Görev Yönergesi → Seda Sayan hakkındaki köşe yazısına göre Seyhan Soylu hangi programın sunucusudur?

Okuma Parçası →
Türkiye'nin en iyi haber sitesi
YÜKSEL AYTUĞ

‘Seda Sayan sünnet derimi çaldı’

Bir televizyon yazarı olarak "Ekranda bunu da gördüm ya, pes. Artık bundan ötesi olamaz" diyorum ama ertesi gün sözümü yemek zorunda kalıyorum. Bu kez de Al Sana Haber programının sunucusu Seyhan Soylu'yu ekranda "Seda Sayan, benden çaldığın sünnet derisini geri ver" diye bağırırken izledim.



Soylu'nun iddiasına göre 9 yaşında yapılan sünnet düğününe şarkı söylemek için gelen Seda Sayan, onun kesilen sünnet derisini çalmış. (Şu ileri görüşlülüğe bakar mısınız?) Seda bacım son zamanlarda giderek gençleşmesini, yüzüne enjekte ettirdiği o deriye borçluymuş. Hatta Seda Sayan o deriyi Seren Serengil ve Ajda Pekkan ile de paylaşmış. (Ne bereketli deriymiş? Sanki sünnet yapmamışlar da, dana kesmişler. Bari iki de çanta çıkarsalarmış) Sisi bir de programa hukukçu bağlayıp, tazminat davası açacağını söylemesin mi? Eh, bizim Kadırgalı Seda Bacı geri durur mu? Yapıştırdı programın ortasında mesajı: "Sizi izliyoruz. Senden aldığım deriyi üretime geçirdik. O deriyle Çağlar'ın başına saç da ektirdik..."

Veriler →
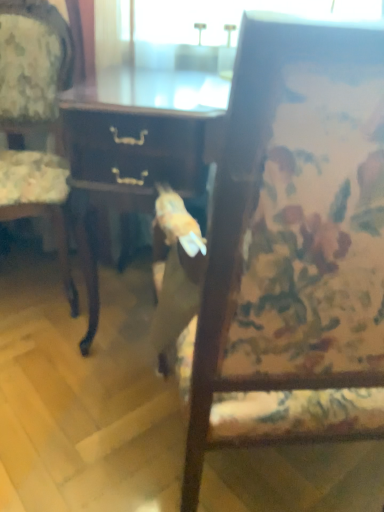
Image resolution: width=384 pixels, height=512 pixels. In order to click on vacant area that is in front of wooden floral-patterned chair at left, which appears as the 1th chair when viewed from the left in this screenshot , I will do `click(43, 357)`.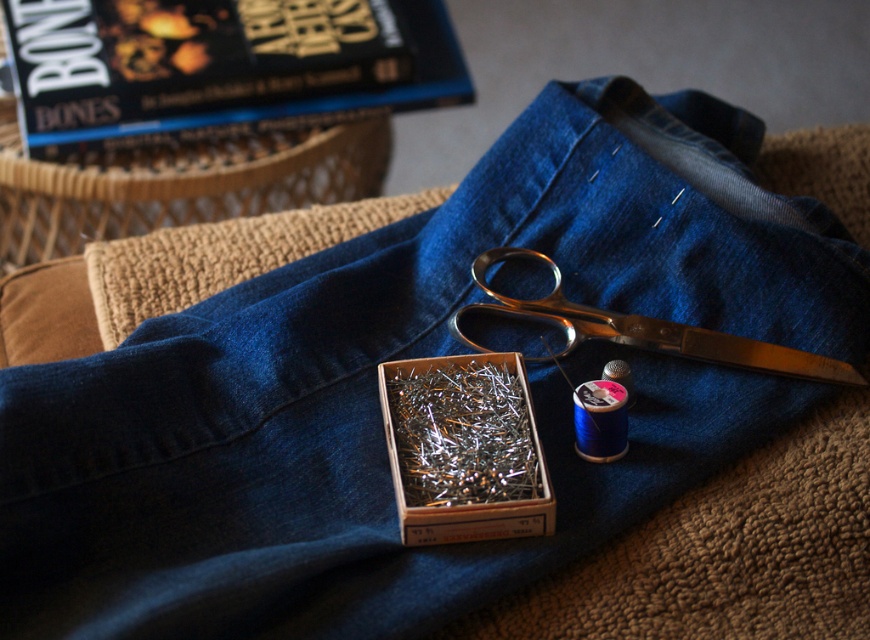
You are organizing a crafting station and need to stack items vertically. Given the wooden box filled with pins at center and the polished metal scissors at center, which item should you place at the bottom to ensure stability?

Görevin Yanıtı → Al Sana Haber programının sunucusudur.